Copy all the records word for word, apart from any pictures.
----
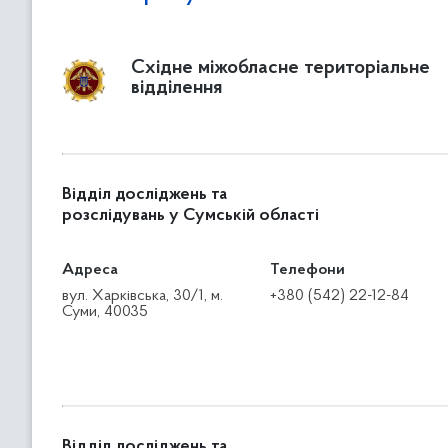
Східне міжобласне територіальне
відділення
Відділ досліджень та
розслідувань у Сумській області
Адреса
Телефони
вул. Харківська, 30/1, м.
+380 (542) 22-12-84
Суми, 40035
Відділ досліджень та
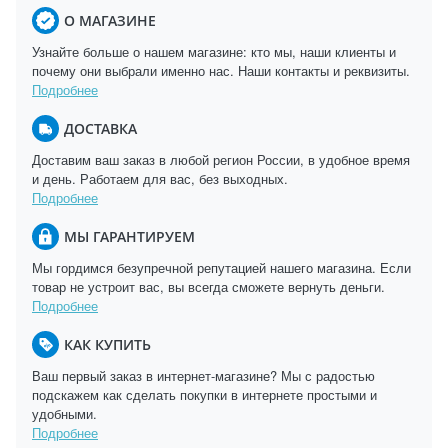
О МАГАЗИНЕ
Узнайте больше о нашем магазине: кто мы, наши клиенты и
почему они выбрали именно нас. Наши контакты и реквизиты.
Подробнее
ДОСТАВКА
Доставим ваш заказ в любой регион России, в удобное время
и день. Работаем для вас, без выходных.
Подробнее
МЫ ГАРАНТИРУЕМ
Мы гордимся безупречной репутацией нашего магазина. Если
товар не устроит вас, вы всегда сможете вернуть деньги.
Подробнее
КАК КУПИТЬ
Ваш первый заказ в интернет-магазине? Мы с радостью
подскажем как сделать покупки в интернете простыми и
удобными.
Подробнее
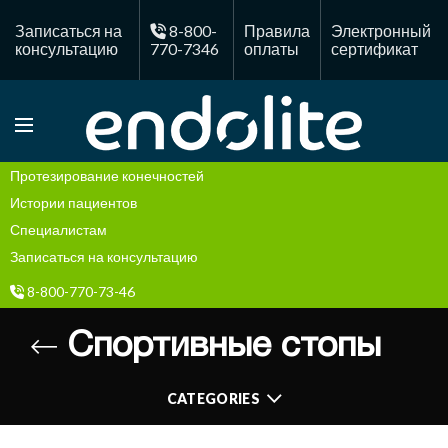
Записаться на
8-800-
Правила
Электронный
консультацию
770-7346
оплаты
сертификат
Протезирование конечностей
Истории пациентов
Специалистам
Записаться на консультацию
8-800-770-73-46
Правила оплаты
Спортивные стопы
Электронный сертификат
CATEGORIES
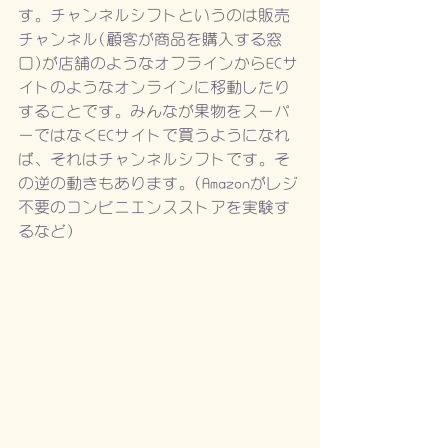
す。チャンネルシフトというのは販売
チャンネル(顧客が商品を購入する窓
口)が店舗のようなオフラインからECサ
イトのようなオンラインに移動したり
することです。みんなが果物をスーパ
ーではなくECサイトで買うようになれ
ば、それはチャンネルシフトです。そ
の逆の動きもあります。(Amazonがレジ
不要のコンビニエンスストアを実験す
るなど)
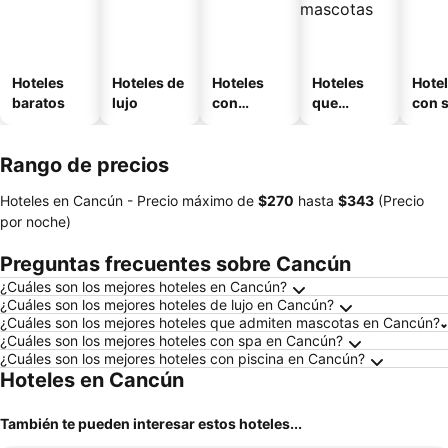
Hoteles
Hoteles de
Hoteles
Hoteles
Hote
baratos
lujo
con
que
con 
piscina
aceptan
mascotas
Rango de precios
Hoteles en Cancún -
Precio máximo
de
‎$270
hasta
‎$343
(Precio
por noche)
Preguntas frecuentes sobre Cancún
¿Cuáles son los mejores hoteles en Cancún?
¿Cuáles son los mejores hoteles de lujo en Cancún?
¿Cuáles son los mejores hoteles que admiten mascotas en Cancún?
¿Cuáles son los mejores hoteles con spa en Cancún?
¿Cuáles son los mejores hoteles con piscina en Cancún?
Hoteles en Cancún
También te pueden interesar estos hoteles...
----
## Finished exercise
Східне міжобласне територіальне
відділення
Відділ досліджень та
розслідувань у Сумській області
Адреса
Телефони
вул. Харківська, 30/1, м.
+380 (542) 22-12-84
Суми, 40035
Відділ досліджень та
О МАГАЗИНЕ
Узнайте больше о нашем магазине: кто мы, наши клиенты и
почему они выбрали именно нас. Наши контакты и реквизиты.
Подробнее
ДОСТАВКА
Доставим ваш заказ в любой регион России, в удобное время
и день. Работаем для вас, без выходных.
Подробнее
МЫ ГАРАНТИРУЕМ
Мы гордимся безупречной репутацией нашего магазина. Если
товар не устроит вас, вы всегда сможете вернуть деньги.
Подробнее
КАК КУПИТЬ
Ваш первый заказ в интернет-магазине? Мы с радостью
подскажем как сделать покупки в интернете простыми и
удобными.
Подробнее
Записаться на
8-800-
Правила
Электронный
консультацию
770-7346
оплаты
сертификат
Протезирование конечностей
Истории пациентов
Специалистам
Записаться на консультацию
8-800-770-73-46
Правила оплаты
Спортивные стопы
Электронный сертификат
CATEGORIES
す。チャンネルシフトというのは販売
チャンネル(顧客が商品を購入する窓
口)が店舗のようなオフラインからECサ
イトのようなオンラインに移動したり
することです。みんなが果物をスーパ
ーではなくECサイトで買うようになれ
ば、それはチャンネルシフトです。そ
の逆の動きもあります。(Amazonがレジ
不要のコンビニエンスストアを実験す
るなど)
Hoteles
Hoteles de
Hoteles
Hoteles
Hote
baratos
lujo
con
que
con 
piscina
aceptan
mascotas
Rango de precios
Hoteles en Cancún -
Precio máximo
de
‎$270
hasta
‎$343
(Precio
por noche)
Preguntas frecuentes sobre Cancún
¿Cuáles son los mejores hoteles en Cancún?
¿Cuáles son los mejores hoteles de lujo en Cancún?
¿Cuáles son los mejores hoteles que admiten mascotas en Cancún?
¿Cuáles son los mejores hoteles con spa en Cancún?
¿Cuáles son los mejores hoteles con piscina en Cancún?
Hoteles en Cancún
También te pueden interesar estos hoteles...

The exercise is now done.